I’m coming back to this today because I wanted to think specifically about church revitalisation. Regular readers of faithroot.com will know that I have a particular concern to see churches planted into areas where there is no or minimal Gospel witness. However, planting completely new churches is not the only way to encourage Gospel witness. Sometimes a church already exists in an area but has become ineffective or much less effective than it should be at sharing the good news and making disciples. In those cases, we would say that there is a need for revitalisation, for the work of the Gospel to be rekindled into flame and for a church to be restored.
Now, revitalisation may involve a small church that is on the verge of closing with only a handful of members left. We tend to refer to that as a re-plant. However, revitalisation may also involve churches of any numerical size but where things are not as they should be.
I would argue that a church which is showing signs of corporate PTSD or complex PTSD is a good example of where a revitalisation approach would be helpful.

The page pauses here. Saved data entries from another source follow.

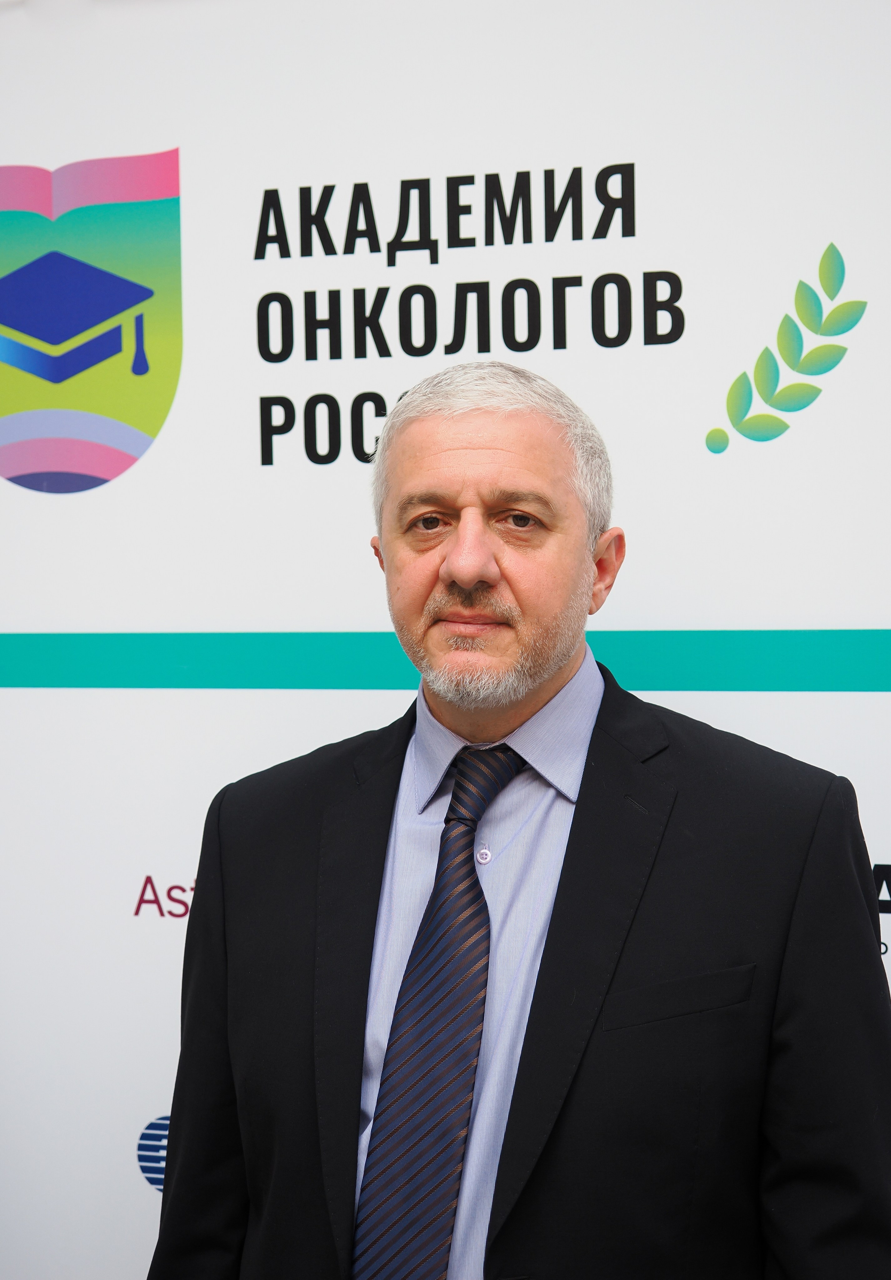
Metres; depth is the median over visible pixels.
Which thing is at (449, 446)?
man
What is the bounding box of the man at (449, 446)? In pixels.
[142,355,890,1279]
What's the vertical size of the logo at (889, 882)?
0.076 m
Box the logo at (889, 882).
[871,862,890,912]
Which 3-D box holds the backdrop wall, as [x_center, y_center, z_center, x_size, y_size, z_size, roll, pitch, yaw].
[0.124,0.261,2.656,3.250,2.340,0.055,1,3,21]
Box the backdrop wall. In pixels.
[0,0,890,1279]

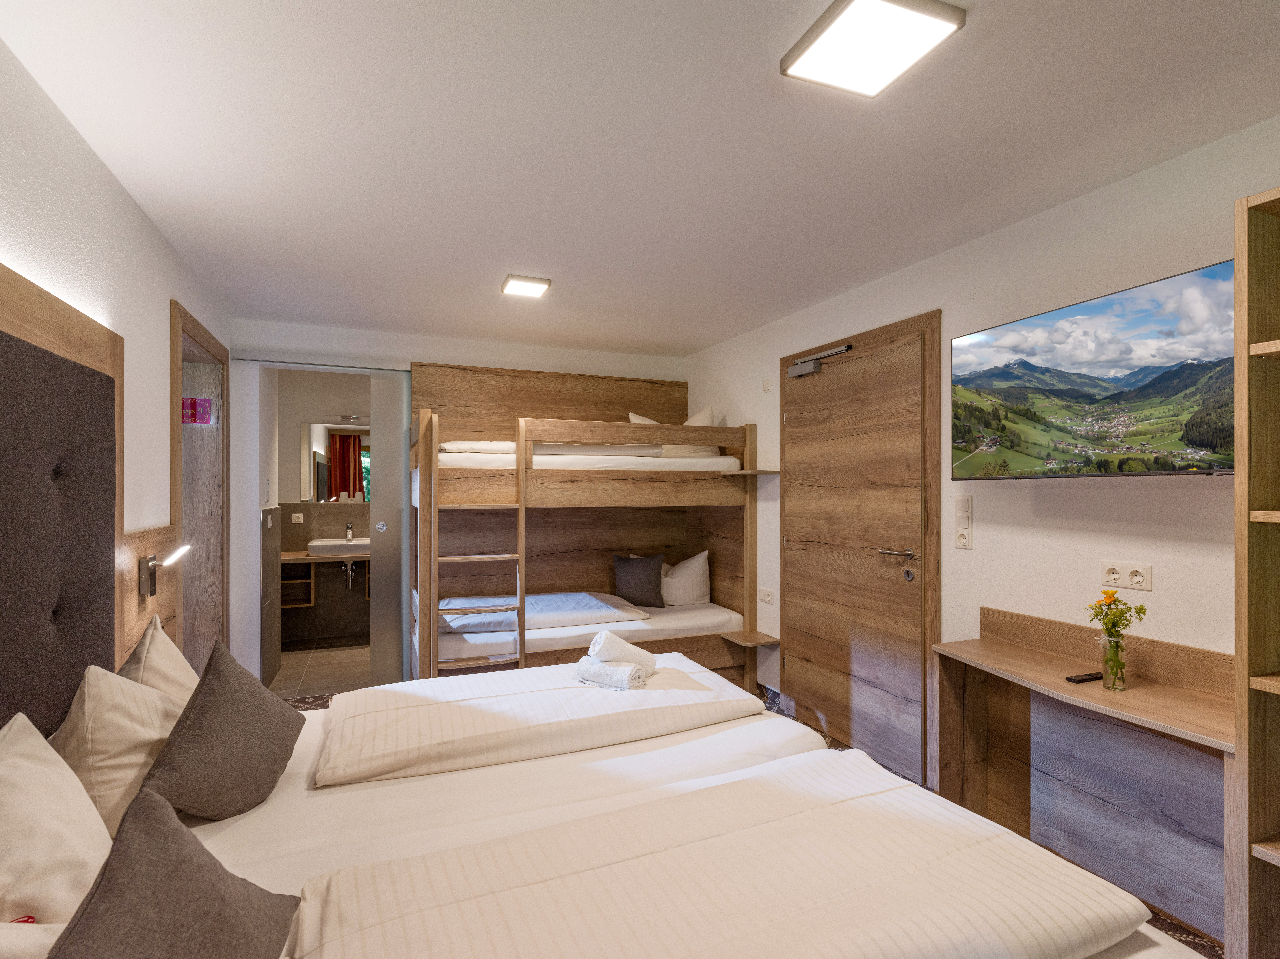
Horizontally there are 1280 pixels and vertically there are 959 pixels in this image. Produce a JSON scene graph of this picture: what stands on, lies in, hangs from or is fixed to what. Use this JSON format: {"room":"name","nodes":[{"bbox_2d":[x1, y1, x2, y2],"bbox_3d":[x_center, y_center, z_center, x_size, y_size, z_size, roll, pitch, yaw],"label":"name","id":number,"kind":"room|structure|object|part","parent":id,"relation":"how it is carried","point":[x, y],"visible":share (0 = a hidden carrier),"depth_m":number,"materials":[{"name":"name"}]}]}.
{"room":"bedroom","nodes":[
{"label":"bedroom","id":0,"kind":"room"},
{"bbox_2d":[0,37,233,693],"bbox_3d":[-1.630,0.223,1.401,0.149,2.498,5.378,0,0,-22],"label":"left wall","id":1,"kind":"structure","parent":0,"point":[131,213],"depth_m":1.98,"materials":[{"name":"white paint"}]},
{"bbox_2d":[0,264,122,732],"bbox_3d":[-1.369,0.286,1.069,0.055,1.536,2.010,0,0,-22],"label":"headboard","id":2,"kind":"object","parent":1,"relation":"attached to","point":[64,361],"visible":0.98,"depth_m":1.59,"materials":[{"name":"brown"}]},
{"bbox_2d":[119,525,183,662],"bbox_3d":[-1.974,0.768,2.421,0.041,1.126,0.704,0,0,-22],"label":"wood wall panel","id":3,"kind":"object","parent":1,"relation":"attached to","point":[131,595],"visible":0.38,"depth_m":2.29,"materials":[{"name":"brown wood"}]},
{"bbox_2d":[138,544,189,597],"bbox_3d":[-1.833,0.349,2.290,0.125,0.179,0.180,0,0,-22],"label":"reading lamp","id":4,"kind":"object","parent":3,"relation":"attached to","point":[144,584],"visible":0.99,"depth_m":2.22,"materials":[{"name":"metal"}]},
{"bbox_2d":[168,296,228,673],"bbox_3d":[-2.402,0.348,3.103,0.220,2.249,1.205,0,0,-22],"label":"doorway frame","id":5,"kind":"structure","parent":1,"relation":"in","point":[189,326],"depth_m":3.39,"materials":[{"name":"brown wood"}]},
{"bbox_2d":[181,396,212,424],"bbox_3d":[-2.535,-0.391,3.370,0.147,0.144,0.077,0,0,-22],"label":"sign","id":6,"kind":"object","parent":5,"relation":"attached to","point":[205,404],"visible":0.82,"depth_m":3.35,"materials":[{"name":"pink plastic"}]},
{"bbox_2d":[265,371,372,672],"bbox_3d":[-2.594,0.264,5.698,2.390,2.443,0.395,0,0,-22],"label":"bathroom wall","id":7,"kind":"structure","parent":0,"point":[292,450],"depth_m":5.51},
{"bbox_2d":[289,511,303,522],"bbox_3d":[-3.165,0.351,5.463,0.119,0.092,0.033,0,0,-22],"label":"bathroom socket","id":8,"kind":"object","parent":7,"relation":"attached to","point":[295,514],"visible":0.98,"depth_m":5.46,"materials":[{"name":"white plastic"}]},
{"bbox_2d":[280,547,370,645],"bbox_3d":[-2.761,1.056,5.445,1.407,0.766,0.617,0,0,-22],"label":"bathroom vanity","id":9,"kind":"object","parent":7,"relation":"attached to","point":[306,606],"visible":0.52,"depth_m":5.33,"materials":[{"name":"brown wood"}]},
{"bbox_2d":[307,537,371,556],"bbox_3d":[-2.715,0.616,5.477,0.602,0.113,0.446,0,0,-22],"label":"sink","id":10,"kind":"object","parent":9,"relation":"on","point":[327,544],"visible":0.79,"depth_m":5.29,"materials":[{"name":"white ceramic"}]},
{"bbox_2d":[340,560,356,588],"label":"drain pipe","id":11,"kind":"object","parent":10,"relation":"attached to","point":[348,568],"visible":0.9,"depth_m":5.55,"materials":[{"name":"silver metal"}]},
{"bbox_2d":[343,522,355,542],"bbox_3d":[-2.754,0.505,5.623,0.059,0.180,0.168,0,0,-22],"label":"tap","id":12,"kind":"object","parent":10,"relation":"on","point":[348,530],"visible":0.99,"depth_m":5.62,"materials":[{"name":"silver metal"}]},
{"bbox_2d":[300,420,369,503],"bbox_3d":[-2.625,-0.153,5.736,1.158,0.741,0.010,0,0,-22],"label":"bathroom mirror","id":13,"kind":"object","parent":7,"relation":"attached to","point":[324,490],"visible":0.53,"depth_m":5.61,"materials":[{"name":"mirror"}]},
{"bbox_2d":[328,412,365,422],"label":"bathroom light","id":14,"kind":"object","parent":7,"relation":"attached to","point":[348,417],"visible":0.94,"depth_m":5.52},
{"bbox_2d":[271,642,372,701],"bbox_3d":[-2.191,1.533,4.949,2.005,0.101,1.829,0,0,-22],"label":"bathroom floor","id":15,"kind":"structure","parent":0,"point":[311,673],"depth_m":4.56,"materials":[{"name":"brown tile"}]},
{"bbox_2d":[226,316,687,687],"bbox_3d":[-1.182,0.222,4.486,3.304,2.511,0.188,0,0,-22],"label":"back wall","id":16,"kind":"structure","parent":0,"point":[414,342],"depth_m":4.13,"materials":[{"name":"white paint"}]},
{"bbox_2d":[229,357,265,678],"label":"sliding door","id":17,"kind":"structure","parent":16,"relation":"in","point":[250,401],"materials":[{"name":"white"}]},
{"bbox_2d":[369,367,408,686],"bbox_3d":[-1.615,0.351,4.266,0.563,2.222,0.080,0,0,-22],"label":"sliding door","id":18,"kind":"structure","parent":16,"relation":"in","point":[385,474],"depth_m":4.17,"materials":[{"name":"grey glass"}]},
{"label":"door handle","id":19,"kind":"part","parent":18,"relation":"part of","materials":[{"name":"silver metal"}]},
{"bbox_2d":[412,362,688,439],"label":"wood wall panel","id":20,"kind":"object","parent":16,"relation":"attached to","point":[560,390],"visible":0.45,"depth_m":4.47,"materials":[{"name":"brown wood"}]},
{"bbox_2d":[0,0,1279,357],"bbox_3d":[-0.132,-1.103,2.274,3.449,0.108,5.944,0,0,-22],"label":"ceiling","id":21,"kind":"structure","parent":0,"point":[510,259],"depth_m":1.83,"materials":[{"name":"white paint"}]},
{"bbox_2d":[500,273,551,297],"bbox_3d":[-0.611,-1.031,3.150,0.214,0.039,0.219,0,0,-22],"label":"ceiling light","id":22,"kind":"object","parent":21,"relation":"attached to","point":[523,286],"visible":0.99,"depth_m":3.11,"materials":[{"name":"white plastic"}]},
{"bbox_2d":[782,0,964,96],"bbox_3d":[0.546,-1.044,1.400,0.286,0.048,0.292,0,0,-22],"label":"ceiling light","id":23,"kind":"object","parent":21,"relation":"attached to","point":[833,79],"visible":0.98,"depth_m":1.39,"materials":[{"name":"white plastic"}]},
{"bbox_2d":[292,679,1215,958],"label":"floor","id":24,"kind":"structure","parent":0,"point":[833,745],"depth_m":3.39,"materials":[{"name":"brown"}]},
{"bbox_2d":[411,369,758,685],"bbox_3d":[-0.410,0.519,4.143,2.224,1.901,1.352,0,0,-22],"label":"bunk bed","id":25,"kind":"object","parent":24,"relation":"on","point":[751,552],"visible":0.77,"depth_m":3.93,"materials":[{"name":"brown wood"}]},
{"bbox_2d":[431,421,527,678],"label":"ladder","id":26,"kind":"object","parent":25,"relation":"attached to","point":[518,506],"visible":0.68,"depth_m":3.40,"materials":[{"name":"brown wood"}]},
{"bbox_2d":[434,599,739,661],"bbox_3d":[-0.440,0.990,4.255,2.014,0.157,1.331,0,0,-22],"label":"lower mattress","id":27,"kind":"object","parent":25,"relation":"in","point":[669,616],"visible":0.55,"depth_m":3.77,"materials":[{"name":"white fabric"}]},
{"bbox_2d":[440,591,646,635],"bbox_3d":[-0.712,0.872,4.011,1.304,0.127,0.815,0,0,-22],"label":"folded duvet","id":28,"kind":"object","parent":27,"relation":"on","point":[587,606],"visible":0.73,"depth_m":3.80,"materials":[{"name":"fabric"}]},
{"bbox_2d":[611,552,667,608],"bbox_3d":[-0.009,0.741,4.374,0.411,0.384,0.213,0,0,9],"label":"dark cushion","id":29,"kind":"object","parent":27,"relation":"on","point":[640,573],"visible":0.99,"depth_m":4.31,"materials":[{"name":"fabric"}]},
{"bbox_2d":[659,551,711,606],"bbox_3d":[0.268,0.752,4.490,0.619,0.415,0.319,0,0,2],"label":"white pillow","id":30,"kind":"object","parent":27,"relation":"on","point":[677,581],"visible":0.78,"depth_m":4.38,"materials":[{"name":"white fabric"}]},
{"bbox_2d":[438,448,743,471],"bbox_3d":[-0.471,-0.113,4.433,1.958,0.135,1.536,0,0,-22],"label":"upper mattress","id":31,"kind":"object","parent":25,"relation":"on","point":[714,460],"visible":0.55,"depth_m":3.73,"materials":[{"name":"white fabric"}]},
{"bbox_2d":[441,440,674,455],"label":"upper duvet","id":32,"kind":"object","parent":31,"relation":"on","point":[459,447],"visible":0.57,"depth_m":3.81,"materials":[{"name":"white fabric"}]},
{"bbox_2d":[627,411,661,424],"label":"pillow","id":33,"kind":"object","parent":31,"relation":"on","point":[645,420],"visible":0.16,"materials":[{"name":"white fabric"}]},
{"bbox_2d":[718,629,780,647],"bbox_3d":[0.735,1.072,3.980,0.261,0.037,0.326,0,0,-22],"label":"bedside shelf","id":34,"kind":"object","parent":25,"relation":"attached to","point":[764,641],"visible":0.95,"depth_m":3.93,"materials":[{"name":"brown wood"}]},
{"bbox_2d":[172,677,1193,958],"bbox_3d":[-0.277,1.086,1.400,2.143,1.034,2.139,0,0,-22],"label":"bed","id":35,"kind":"object","parent":24,"relation":"on","point":[263,823],"visible":0.62,"depth_m":1.43,"materials":[{"name":"white fabric"}]},
{"bbox_2d":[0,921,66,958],"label":"pillow","id":36,"kind":"object","parent":35,"relation":"on","point":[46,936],"visible":0.71,"depth_m":0.82,"materials":[{"name":"white fabric"}]},
{"bbox_2d":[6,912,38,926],"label":"wrapped sweet","id":37,"kind":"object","parent":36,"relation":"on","point":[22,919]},
{"bbox_2d":[0,712,113,928],"bbox_3d":[-1.150,0.688,1.077,0.333,0.385,0.596,0,0,-22],"label":"white pillow","id":38,"kind":"object","parent":35,"relation":"on","point":[83,866],"visible":0.92,"depth_m":1.07,"materials":[{"name":"fabric"}]},
{"bbox_2d":[48,662,185,839],"bbox_3d":[-1.354,0.672,1.557,0.289,0.393,0.471,0,0,-22],"label":"white pillow","id":39,"kind":"object","parent":35,"relation":"on","point":[115,710],"visible":0.69,"depth_m":1.42,"materials":[{"name":"beige fabric"}]},
{"bbox_2d":[116,615,199,708],"bbox_3d":[-1.517,0.665,1.870,0.273,0.429,0.511,0,0,-35],"label":"white pillow","id":40,"kind":"object","parent":35,"relation":"on","point":[178,665],"visible":0.39,"depth_m":1.80,"materials":[{"name":"beige fabric"}]},
{"bbox_2d":[48,789,303,958],"bbox_3d":[-0.729,0.703,0.889,0.321,0.339,0.462,0,0,-6],"label":"dark cushion","id":41,"kind":"object","parent":35,"relation":"on","point":[215,874],"visible":1,"depth_m":0.91,"materials":[{"name":"fabric"}]},
{"bbox_2d":[132,643,304,823],"bbox_3d":[-1.121,0.674,1.606,0.297,0.388,0.449,0,0,-9],"label":"dark cushion","id":42,"kind":"object","parent":35,"relation":"on","point":[200,713],"visible":1,"depth_m":1.51,"materials":[{"name":"fabric"}]},
{"bbox_2d":[313,654,768,787],"bbox_3d":[-0.341,0.857,2.192,1.508,0.174,0.664,0,0,-22],"label":"duvet","id":43,"kind":"object","parent":35,"relation":"on","point":[692,694],"visible":0.97,"depth_m":1.97,"materials":[{"name":"white fabric"}]},
{"bbox_2d":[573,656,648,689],"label":"rolled towel","id":44,"kind":"object","parent":43,"relation":"on","point":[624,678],"visible":0.94,"depth_m":2.27,"materials":[{"name":"white fabric"}]},
{"bbox_2d":[587,630,655,674],"bbox_3d":[-0.074,0.701,2.404,0.194,0.167,0.266,0,0,31],"label":"rolled towel","id":45,"kind":"object","parent":43,"relation":"on","point":[618,654],"visible":0.94,"depth_m":2.33,"materials":[{"name":"white fabric"}]},
{"bbox_2d":[293,751,1156,958],"bbox_3d":[0.174,0.822,1.120,1.532,0.163,0.649,0,0,-22],"label":"duvet","id":46,"kind":"object","parent":35,"relation":"on","point":[867,944],"visible":1,"depth_m":1.11,"materials":[{"name":"fabric"}]},
{"bbox_2d":[1230,180,1279,958],"bbox_3d":[1.772,0.378,1.128,0.344,2.166,0.896,0,0,-22],"label":"bookshelf","id":47,"kind":"object","parent":24,"relation":"on","point":[1238,573],"visible":0.99,"depth_m":1.45,"materials":[{"name":"brown wood"}]},
{"bbox_2d":[683,114,1279,789],"bbox_3d":[1.497,0.224,2.636,0.144,2.532,5.552,0,0,-22],"label":"right wall","id":48,"kind":"structure","parent":0,"point":[740,396],"depth_m":2.29,"materials":[{"name":"white paint"}]},
{"bbox_2d":[722,469,781,476],"bbox_3d":[0.751,-0.037,3.977,0.317,0.029,0.297,0,0,-22],"label":"wall shelf","id":49,"kind":"object","parent":48,"relation":"attached to","point":[764,471],"visible":0.85,"depth_m":3.90,"materials":[{"name":"brown wood"}]},
{"bbox_2d":[758,587,774,603],"bbox_3d":[0.849,0.778,3.962,0.013,0.083,0.142,0,0,-22],"label":"wall socket","id":50,"kind":"object","parent":48,"relation":"attached to","point":[767,597],"visible":0.98,"depth_m":3.95,"materials":[{"name":"white plastic"}]},
{"bbox_2d":[761,377,772,391],"bbox_3d":[0.853,-0.634,3.973,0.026,0.089,0.068,0,0,-22],"label":"wall switch","id":51,"kind":"object","parent":48,"relation":"attached to","point":[767,382],"visible":0.98,"depth_m":3.96,"materials":[{"name":"white plastic"}]},
{"bbox_2d":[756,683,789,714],"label":"carpet","id":52,"kind":"structure","parent":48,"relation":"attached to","point":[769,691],"depth_m":3.88,"materials":[{"name":"brown carpet"}]},
{"bbox_2d":[778,311,939,782],"bbox_3d":[1.121,0.395,3.274,0.094,2.155,1.057,0,0,-22],"label":"wooden door","id":53,"kind":"structure","parent":48,"relation":"in","point":[907,348],"depth_m":3.17,"materials":[{"name":"brown wood"}]},
{"bbox_2d":[787,342,854,378],"bbox_3d":[1.058,-0.694,3.434,0.125,0.119,0.475,0,0,-22],"label":"door closer","id":54,"kind":"object","parent":53,"relation":"attached to","point":[809,369],"visible":0.97,"depth_m":3.47,"materials":[{"name":"metal"}]},
{"bbox_3d":[1.284,0.376,2.969,0.123,0.061,0.181,0,0,-22],"label":"door handle","id":55,"kind":"part","parent":53,"relation":"part of","materials":[{"name":"silver metal"}]},
{"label":"lock","id":56,"kind":"part","parent":53,"relation":"part of","materials":[{"name":"silver metal"}]},
{"bbox_2d":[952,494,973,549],"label":"light switch","id":57,"kind":"object","parent":48,"relation":"attached to","point":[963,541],"visible":0.98,"depth_m":2.60,"materials":[{"name":"white plastic"}]},
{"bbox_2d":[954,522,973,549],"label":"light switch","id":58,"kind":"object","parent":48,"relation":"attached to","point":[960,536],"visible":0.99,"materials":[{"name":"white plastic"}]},
{"bbox_2d":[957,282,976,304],"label":"wall cover plate","id":59,"kind":"object","parent":48,"relation":"attached to","point":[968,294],"visible":0.97,"depth_m":2.62,"materials":[{"name":"white plastic"}]},
{"bbox_2d":[933,605,1238,950],"bbox_3d":[1.497,0.996,2.044,0.422,0.875,1.034,0,0,-22],"label":"desk","id":60,"kind":"object","parent":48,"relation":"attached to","point":[1064,686],"visible":0.84,"depth_m":2.07,"materials":[{"name":"brown wood"}]},
{"bbox_2d":[1065,671,1102,682],"bbox_3d":[1.552,0.689,2.060,0.136,0.017,0.039,0,0,-22],"label":"remote control","id":61,"kind":"object","parent":60,"relation":"on","point":[1090,678],"visible":0.98,"depth_m":2.04,"materials":[{"name":"black plastic"}]},
{"bbox_2d":[1098,634,1127,691],"bbox_3d":[1.576,0.613,1.970,0.074,0.156,0.076,0,0,-22],"label":"glass vase","id":62,"kind":"object","parent":60,"relation":"on","point":[1111,670],"visible":0.96,"depth_m":1.95,"materials":[{"name":"clear glass"}]},
{"bbox_2d":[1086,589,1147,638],"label":"flower bouquet","id":63,"kind":"object","parent":62,"relation":"in","point":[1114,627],"visible":0.85,"depth_m":1.97,"materials":[{"name":"yellow plant"}]},
{"bbox_2d":[951,258,1239,479],"bbox_3d":[1.573,-0.309,2.072,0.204,0.605,0.957,0,0,-22],"label":"television","id":64,"kind":"object","parent":48,"relation":"attached to","point":[1090,398],"visible":0.98,"depth_m":1.94,"materials":[{"name":"black"}]},
{"bbox_2d":[1099,560,1153,591],"bbox_3d":[1.679,0.331,2.045,0.015,0.088,0.153,0,0,-22],"label":"wall socket","id":65,"kind":"object","parent":48,"relation":"attached to","point":[1135,579],"visible":0.97,"depth_m":2.04,"materials":[{"name":"white plastic"}]}
]}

What this means in practice is that, particularly if you are at the stage of looking to call a new pastor or appoint other leaders that the existing leaders and church members should together take time to consider the questions I’ve suggested above. I would also encourage anyone considering a calling to a church to discuss those questions with the leaders and members before accepting a calling. Some pastors will be better equipped/gifted/experienced in revitalisation contexts, others less so. For example, my advice would be that at this stage you don’t want a new pastor whose primary focus will be in trying to knock you all into shape to get up and get out evangelising or whose own focus will be on that. You need someone who can give time to helping the church work through things and find healing and hope in the Gospel again.
Additionally, it may mean that even if you are a reasonably large church that you may need others to come into the church as new members to be part of the core of the church and to help with ministries or even join the leadership team. This is important because existing leaders may struggle to continue in leadership and the church may also struggle to find new leaders to replace them. The new pastor may suddenly find that they are the only functioning elder.
Finally, you may want to think through some other things that might be helpful for the church family. You may want to approach an outside body to provide counsellors to come and spend time with you. A weekend away/retreat for the whole church family and/or for the leaders may be helpful where the focus is on rest and healing, again for such an event I’d bring in a few outside people to help.
Just as when we think in terms of individual health, we are aware of practical steps to take but it is ultimately to the Lord that we look for healing, in the same way as a body together we look to Christ who is the Lord of the church to bring healing, restoration and revitalisation for a local church.